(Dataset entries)
***

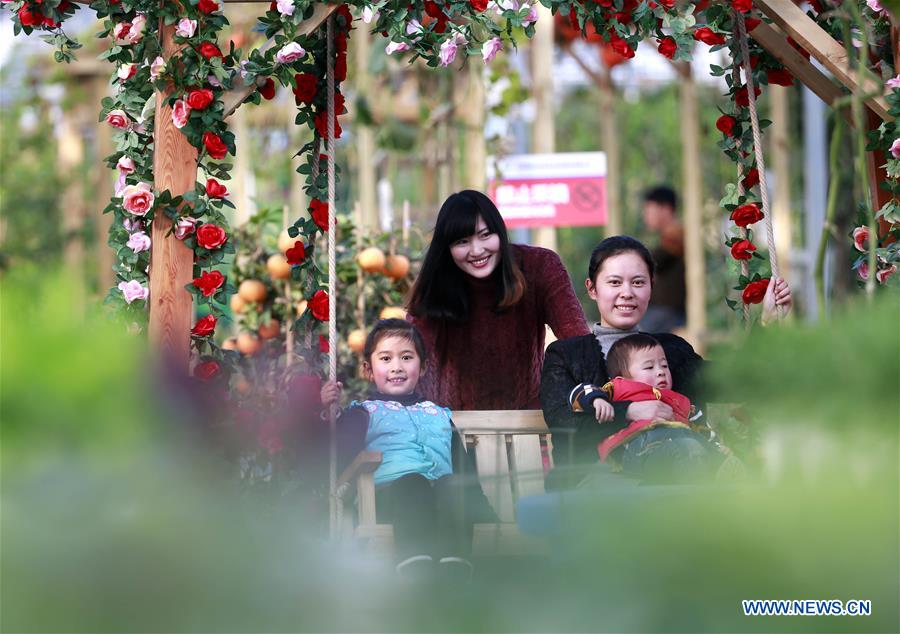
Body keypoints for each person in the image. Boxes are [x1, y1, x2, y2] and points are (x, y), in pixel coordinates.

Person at [540, 235, 792, 488]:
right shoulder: (565, 355)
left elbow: (734, 380)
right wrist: (629, 411)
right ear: (592, 289)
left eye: (638, 282)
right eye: (614, 283)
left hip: (677, 474)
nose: (627, 293)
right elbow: (564, 423)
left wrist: (766, 322)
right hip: (590, 482)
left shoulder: (671, 350)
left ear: (651, 286)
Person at [321, 319, 496, 580]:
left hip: (443, 502)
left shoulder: (438, 414)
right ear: (369, 369)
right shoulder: (364, 413)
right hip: (387, 501)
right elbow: (338, 452)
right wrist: (328, 412)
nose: (397, 367)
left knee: (453, 484)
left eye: (406, 357)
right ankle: (415, 564)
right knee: (412, 483)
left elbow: (462, 463)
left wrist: (481, 506)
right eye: (386, 359)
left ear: (423, 367)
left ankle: (455, 566)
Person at [407, 190, 589, 410]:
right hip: (451, 425)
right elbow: (410, 358)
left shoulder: (539, 266)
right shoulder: (434, 285)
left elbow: (577, 342)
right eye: (462, 241)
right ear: (447, 248)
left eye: (485, 235)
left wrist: (593, 391)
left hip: (526, 423)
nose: (477, 250)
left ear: (500, 232)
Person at [568, 333, 713, 482]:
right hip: (639, 450)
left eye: (664, 365)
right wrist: (597, 399)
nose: (660, 371)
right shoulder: (619, 388)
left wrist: (716, 447)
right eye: (649, 367)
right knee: (689, 449)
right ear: (621, 377)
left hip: (682, 448)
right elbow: (579, 391)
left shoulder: (676, 399)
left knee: (701, 451)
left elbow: (701, 426)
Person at [640, 185, 686, 333]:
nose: (646, 215)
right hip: (661, 312)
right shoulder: (669, 237)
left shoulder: (677, 236)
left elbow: (653, 261)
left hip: (668, 314)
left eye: (649, 210)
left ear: (666, 209)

***

ASSIGNMENT: Could you restate every entry above word for word, leaving out the pictures?

ANSWER SPACE:
Body keypoints for each person in the image. Boxes are [x1, y1, x2, y2] and points are (x, y), in pixel coordinates.

Person at [540, 235, 792, 488]:
right shoulder: (565, 355)
left elbow: (734, 380)
right wrist: (629, 411)
right ear: (592, 289)
left eye: (638, 282)
right eye: (614, 283)
left hip: (677, 474)
nose: (627, 293)
right elbow: (564, 423)
left wrist: (766, 322)
right hip: (590, 482)
left shoulder: (671, 350)
left ear: (651, 286)
Person at [321, 319, 496, 580]:
left hip: (443, 502)
left shoulder: (438, 414)
right ear: (369, 369)
right shoulder: (364, 413)
right hip: (387, 501)
right elbow: (338, 452)
right wrist: (328, 412)
nose: (397, 367)
left knee: (453, 484)
left eye: (406, 357)
right ankle: (415, 564)
right knee: (412, 483)
left elbow: (462, 463)
left wrist: (481, 506)
right eye: (386, 359)
left ear: (423, 367)
left ankle: (455, 566)
Person at [407, 190, 589, 410]:
right hip: (451, 425)
right elbow: (410, 358)
left shoulder: (539, 266)
right shoulder: (434, 285)
left elbow: (577, 342)
right eye: (462, 241)
right ear: (447, 248)
left eye: (485, 235)
left wrist: (593, 391)
left hip: (526, 423)
nose: (477, 250)
left ear: (500, 232)
Person at [568, 333, 713, 482]:
right hip: (639, 450)
left eye: (664, 365)
right wrist: (597, 399)
nose: (660, 371)
right shoulder: (619, 388)
left wrist: (716, 447)
right eye: (649, 367)
right knee: (689, 449)
right ear: (621, 377)
left hip: (682, 448)
right elbow: (579, 391)
left shoulder: (676, 399)
left knee: (701, 451)
left elbow: (701, 426)
Person at [640, 185, 686, 333]:
nose: (646, 215)
right hip: (661, 312)
right shoulder: (669, 237)
left shoulder: (677, 236)
left elbow: (653, 261)
left hip: (668, 314)
left eye: (649, 210)
left ear: (666, 209)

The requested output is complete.